Foreign Psychology

According to president Vladimir Putin, installation of a missile defense shield in countries of the former Soviet Union is a move identical to the Cuban Missile Crisis of 1962. This latest declaration of antagonism between the United States and Russia is reminiscent of Cold War days. Yet as famed journalist Yulia Latynina argues in the October 30th “Ezhednevniy (Daily) Magazine,” there is little actual threat behind the rhetoric. According to Latynina, the move is an example of a new strategy by the Kremlin, a toothless strategy of loud words and fear tactics that don’t have any teeth. Instead of a legitimate foreign policy, the new approach is more properly called “foreign psychology.”

The evidence lies in Russia’s recent spats with its neighbors. In response to worsening relations with Georgia and Ukraine, Russia released a porno-film about Georgian president Mikhail Saakashvili and Ukranian Prime Minister Yulia Tymoshenko. Among other incidences, Russian forces also “accidentally dropped” an unexploded missile near a Georgian village. In response to Estonia moving a Soviet-Era monument, Russia made a loud stink, and allowed pro-Kremlin youth to harass the Estonian embassy.

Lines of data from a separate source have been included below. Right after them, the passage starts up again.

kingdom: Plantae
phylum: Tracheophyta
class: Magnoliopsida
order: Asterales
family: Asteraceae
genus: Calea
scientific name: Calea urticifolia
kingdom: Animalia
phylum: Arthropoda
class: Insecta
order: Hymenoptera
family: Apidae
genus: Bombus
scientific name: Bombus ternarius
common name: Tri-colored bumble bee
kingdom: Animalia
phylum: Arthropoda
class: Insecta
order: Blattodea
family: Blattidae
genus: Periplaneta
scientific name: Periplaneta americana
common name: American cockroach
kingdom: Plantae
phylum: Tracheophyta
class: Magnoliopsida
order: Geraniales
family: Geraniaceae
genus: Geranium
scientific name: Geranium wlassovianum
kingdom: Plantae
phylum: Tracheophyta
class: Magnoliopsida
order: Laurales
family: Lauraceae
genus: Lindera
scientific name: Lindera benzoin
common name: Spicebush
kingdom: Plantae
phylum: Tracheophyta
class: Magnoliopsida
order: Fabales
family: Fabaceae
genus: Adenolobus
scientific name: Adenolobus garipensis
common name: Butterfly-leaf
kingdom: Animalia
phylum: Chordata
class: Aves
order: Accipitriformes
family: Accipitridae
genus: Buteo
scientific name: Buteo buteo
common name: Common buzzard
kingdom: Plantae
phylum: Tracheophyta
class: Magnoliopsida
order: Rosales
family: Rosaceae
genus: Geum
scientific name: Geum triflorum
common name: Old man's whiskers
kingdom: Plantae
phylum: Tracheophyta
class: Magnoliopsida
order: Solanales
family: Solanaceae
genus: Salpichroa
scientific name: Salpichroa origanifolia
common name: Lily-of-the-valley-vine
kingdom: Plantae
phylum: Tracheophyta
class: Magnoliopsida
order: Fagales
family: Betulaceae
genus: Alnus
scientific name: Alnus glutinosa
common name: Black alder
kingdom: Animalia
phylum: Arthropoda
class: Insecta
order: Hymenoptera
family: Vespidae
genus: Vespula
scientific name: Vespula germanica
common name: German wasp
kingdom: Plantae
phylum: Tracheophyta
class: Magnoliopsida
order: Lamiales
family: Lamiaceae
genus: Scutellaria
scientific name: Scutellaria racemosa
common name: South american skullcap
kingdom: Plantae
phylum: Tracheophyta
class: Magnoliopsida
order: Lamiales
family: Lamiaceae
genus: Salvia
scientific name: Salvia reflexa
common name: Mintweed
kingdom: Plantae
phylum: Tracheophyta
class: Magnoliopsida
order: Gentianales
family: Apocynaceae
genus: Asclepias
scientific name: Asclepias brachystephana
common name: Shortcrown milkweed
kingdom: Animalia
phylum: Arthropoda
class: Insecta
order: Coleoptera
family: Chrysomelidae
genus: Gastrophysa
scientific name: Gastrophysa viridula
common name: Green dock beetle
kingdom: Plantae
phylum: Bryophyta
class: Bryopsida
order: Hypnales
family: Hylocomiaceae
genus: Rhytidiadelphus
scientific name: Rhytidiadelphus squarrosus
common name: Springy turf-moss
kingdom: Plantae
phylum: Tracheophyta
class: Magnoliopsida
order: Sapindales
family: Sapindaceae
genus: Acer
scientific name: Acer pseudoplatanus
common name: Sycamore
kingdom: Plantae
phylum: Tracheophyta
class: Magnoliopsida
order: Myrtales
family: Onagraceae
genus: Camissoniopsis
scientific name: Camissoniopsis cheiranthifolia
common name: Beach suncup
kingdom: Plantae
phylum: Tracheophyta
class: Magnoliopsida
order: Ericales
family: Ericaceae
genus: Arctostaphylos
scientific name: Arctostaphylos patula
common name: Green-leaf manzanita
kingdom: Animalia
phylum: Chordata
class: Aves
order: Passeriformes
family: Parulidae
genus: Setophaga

In Latynina’s words, these actions resemble spitting in your neighbor’s soup: an act that is certainly annoying, but essentially pointless and inconsequential. Such an action isn’t part of a comprehensive policy, but more of a small-minded psychological tactic, something unpleasant that won’t have real consequences. In Latynina’s opinion, this indicates that Russia’s actual power is limited. Unlike the USSR, which followed words with tanks, Russia does not have the might to follow through on its threats.

Latynina argues that Putin is in a hard spot. On the one hand, he is attempting to convince the domestic public that Russia’s strength and authority has been revived. On the other, he is praying that the West doesn’t take the rhetoric seriously, and, “God forbid, freeze the regime’s Swiss bank accounts.”